April 28, 2015
Nonprofit endorsements for sale? That might be the takeaway when more than thirty charities in the District of Columbia write to government regulators in support of a popularly opposed regulatory action sought by a local funder, with many even lending their logos to full-page newspaper ads.
Pepco, a regional electric utility that serves the District (and mid-Atlantic region) wants to sell itself to Exelon, a national energy company with a poor reputation among environmental groups and consumer advocates. The overwhelming majority of the charities endorsing the acquisition in letters to DC's Public Service Commission (DCPSC) have a couple of things in common: they have no environmental mission or apparent expertise on energy issues, and they have received or benefited from Pepco philanthropic funding, which Exelon promises to continue for ten years.
The offered premium of 24 percent over market valuation is enough to convince Pepco to seek approval to sell its electric distribution network to Exelon. The opportunity to become the largest utility company in the country and use Pepco’s significant ratepayer base to dilute its nuclear electric generation investments is motivation enough for Exelon. But what’s in it for local charities?

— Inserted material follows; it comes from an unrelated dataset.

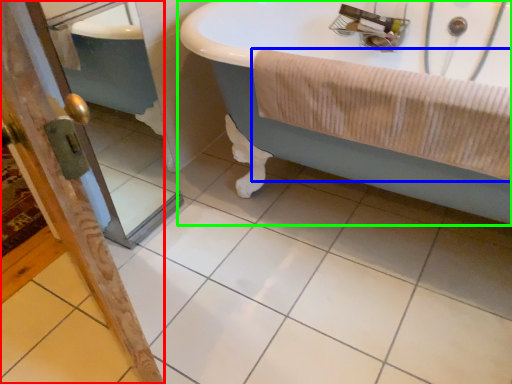
Question: Which object is positioned farthest from screen door (highlighted by a red box)? Select from bath towel (highlighted by a blue box) and bathtub (highlighted by a green box).

Choices:
 (A) bath towel
 (B) bathtub

Answer: (B)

A big part of the answer was summed up nicely by Meta Williams, the regional development director in the United Negro College Fund's Washington, D.C. Area Office. In a letter to D.C Public Service commissioner Brinda Westbrook-Sedgwick, Ms. Williams noted that Pepco and Exelon are important donors to UNCF, provide a great deal of support to other charities, and are admirable corporate citizens, making their plan worthy of endorsement. Yet, she went on to say in conversation with me that she had not considered environmental, energy, or related issues in deciding to write to the Public Service Commission, that policy was not made in her office, and that she was speaking only for UNCF's fundraising arm and not for the organization itself – none of which is clear from her letter.